Congress so far has rejected the Obama administration’s attempts to rein in the costs of the military’s health care program.
The White House this week urged the Senate to support its effort to increase the amount military retirees pay for their health insurance.
The current version of the fiscal 2014 Senate Defense authorization bill does not include President Obama’s proposals to impose higher fees and create new enrollment fees for some plans in TRICARE, the military’s massive health insurance program.
The White House believes its initiatives would “control the growth of health care costs” at the Defense Department “while keeping retired beneficiaries’ share of these costs well below the levels experienced when the TRICARE program was implemented in the mid-1990s,” said an administration statement on the fiscal 2014 Defense authorization bill (S. 1197). The administration estimated that its TRICARE proposals would save between $902 million and $9.3 billion through fiscal 2018.
The $53 billion military health care program now consumes 10 percent of the Pentagon’s nonwar budget.
President Obama proposed military health care reforms in his fiscal 2014 budget, including higher fees and new enrollment fees for some TRICARE plans phased in over time. For example, the administration wants to increase TRICARE Prime enrollments fees, increase TRICARE Standard/Extra deductibles, and implement an enrollment fee for new TRICARE for Life beneficiaries. None of the proposals would affect active duty members.
TRICARE premiums for beneficiaries have not kept up with inflation and the overall increase in health care costs during the past two decades. Congress agreed to raise TRICARE Prime annual enrollment fees for retirees in 2011 -- the first time the fees have gone up since 1995. Right now, TRICARE Prime retirees pay $273.84 annually for individual coverage and $547.68 per year for family coverage through Sept. 30, 2014. Under Obama’s plan, for example, family coverage for that group would rise to a minimum of $558 annually to a maximum of $900 in fiscal 2015, depending on a beneficiary’s income level.
Congress has resisted the Obama administration’s TRICARE proposals so far, opting instead for more modest increases in TRICARE enrollment fees and prescription drug co-payments. The House fiscal 2014 defense authorization bill, which the chamber passed in June, rejected most of the administration’s proposed increases to TRICARE fees for retirees and other changes to the military’s health care system. “The committee has already put TRICARE on a sustainable path through reforms in several recent NDAAs,” stated a summary of the bill.
The Senate fiscal 2014 Defense authorization bill, which the chamber is debating this week and attempting to finish up before the Thanksgiving recess, also includes a 1 percent pay raise for military personnel in 2014, reflecting the president’s recommendation. But the House approved a 1.8 percent pay hike for military service members next year, which sets the stage for a pay debate. If the Senate sticks with the 1 percent pay raise, then lawmakers will have to reach consensus during conference committee on the final amount to give service members.

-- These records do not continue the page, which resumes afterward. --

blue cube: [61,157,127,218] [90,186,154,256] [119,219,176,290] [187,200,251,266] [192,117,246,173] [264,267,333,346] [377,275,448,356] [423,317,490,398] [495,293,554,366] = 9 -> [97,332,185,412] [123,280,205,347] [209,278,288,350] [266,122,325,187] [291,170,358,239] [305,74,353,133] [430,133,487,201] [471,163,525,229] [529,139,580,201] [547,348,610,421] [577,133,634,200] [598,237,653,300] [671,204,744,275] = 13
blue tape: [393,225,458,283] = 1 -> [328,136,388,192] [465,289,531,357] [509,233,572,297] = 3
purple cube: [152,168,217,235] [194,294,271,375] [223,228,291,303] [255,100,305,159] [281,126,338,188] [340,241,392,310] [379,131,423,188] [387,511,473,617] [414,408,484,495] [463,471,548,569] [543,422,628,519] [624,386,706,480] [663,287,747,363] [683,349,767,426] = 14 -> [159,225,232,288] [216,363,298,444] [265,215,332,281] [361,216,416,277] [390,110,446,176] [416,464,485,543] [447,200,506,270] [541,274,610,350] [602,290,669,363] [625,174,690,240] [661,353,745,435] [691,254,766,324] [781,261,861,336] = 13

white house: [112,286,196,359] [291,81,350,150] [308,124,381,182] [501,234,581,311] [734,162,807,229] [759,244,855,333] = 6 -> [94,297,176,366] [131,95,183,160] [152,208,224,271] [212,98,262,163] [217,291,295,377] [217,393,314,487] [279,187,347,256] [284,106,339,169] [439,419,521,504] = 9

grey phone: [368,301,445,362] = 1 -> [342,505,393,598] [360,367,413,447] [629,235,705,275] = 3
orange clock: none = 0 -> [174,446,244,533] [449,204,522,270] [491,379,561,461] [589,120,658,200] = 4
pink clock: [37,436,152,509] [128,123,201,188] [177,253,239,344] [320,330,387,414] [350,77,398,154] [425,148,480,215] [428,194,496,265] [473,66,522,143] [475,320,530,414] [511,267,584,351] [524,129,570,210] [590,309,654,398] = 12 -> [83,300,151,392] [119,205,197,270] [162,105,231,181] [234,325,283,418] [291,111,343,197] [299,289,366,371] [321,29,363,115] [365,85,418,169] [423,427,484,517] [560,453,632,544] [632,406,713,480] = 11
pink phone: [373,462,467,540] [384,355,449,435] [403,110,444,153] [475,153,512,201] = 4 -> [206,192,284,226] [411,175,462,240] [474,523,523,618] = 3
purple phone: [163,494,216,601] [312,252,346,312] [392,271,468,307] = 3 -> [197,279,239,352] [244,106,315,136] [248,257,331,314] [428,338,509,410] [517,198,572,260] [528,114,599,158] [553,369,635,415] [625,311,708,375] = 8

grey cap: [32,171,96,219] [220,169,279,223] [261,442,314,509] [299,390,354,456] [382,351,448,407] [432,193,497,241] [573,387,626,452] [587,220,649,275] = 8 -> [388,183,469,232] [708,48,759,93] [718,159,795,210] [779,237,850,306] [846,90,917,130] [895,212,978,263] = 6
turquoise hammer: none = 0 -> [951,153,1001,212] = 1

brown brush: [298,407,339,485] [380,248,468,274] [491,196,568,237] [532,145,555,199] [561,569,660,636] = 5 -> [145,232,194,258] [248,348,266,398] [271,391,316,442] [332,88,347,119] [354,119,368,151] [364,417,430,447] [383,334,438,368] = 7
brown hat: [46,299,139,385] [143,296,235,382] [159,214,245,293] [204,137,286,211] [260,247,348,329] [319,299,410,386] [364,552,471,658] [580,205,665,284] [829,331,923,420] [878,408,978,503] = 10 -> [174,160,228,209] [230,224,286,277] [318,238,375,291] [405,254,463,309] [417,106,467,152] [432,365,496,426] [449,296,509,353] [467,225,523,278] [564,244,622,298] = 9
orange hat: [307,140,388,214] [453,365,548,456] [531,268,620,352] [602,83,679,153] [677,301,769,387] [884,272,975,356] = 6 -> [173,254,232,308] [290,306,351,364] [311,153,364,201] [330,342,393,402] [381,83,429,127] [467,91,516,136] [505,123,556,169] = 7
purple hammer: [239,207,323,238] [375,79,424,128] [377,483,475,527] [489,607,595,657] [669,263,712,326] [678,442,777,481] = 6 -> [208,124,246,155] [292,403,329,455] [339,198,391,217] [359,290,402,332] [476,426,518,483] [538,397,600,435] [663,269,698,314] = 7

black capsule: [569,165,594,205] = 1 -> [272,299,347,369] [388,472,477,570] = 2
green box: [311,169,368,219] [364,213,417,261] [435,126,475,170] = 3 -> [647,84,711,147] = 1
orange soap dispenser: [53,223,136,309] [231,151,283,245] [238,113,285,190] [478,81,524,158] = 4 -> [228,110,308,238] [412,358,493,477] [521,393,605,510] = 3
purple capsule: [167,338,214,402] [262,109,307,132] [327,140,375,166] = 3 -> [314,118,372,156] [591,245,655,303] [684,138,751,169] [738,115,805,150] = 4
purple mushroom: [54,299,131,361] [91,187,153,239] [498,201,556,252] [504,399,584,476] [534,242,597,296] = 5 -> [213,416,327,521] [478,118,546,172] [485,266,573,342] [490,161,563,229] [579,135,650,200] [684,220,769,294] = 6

Current law mandates a 1.8 percent boost for service members for 2014; the formula for determining service members’ annual pay increase is based on the Bureau of Labor Statistics' Employment Cost Index and the growth in private-sector wages.
The House and Senate are only in session at the same time in December for one week. The Senate returns from Thanksgiving recess on Dec. 9, and the House plans to adjourn on Dec. 13.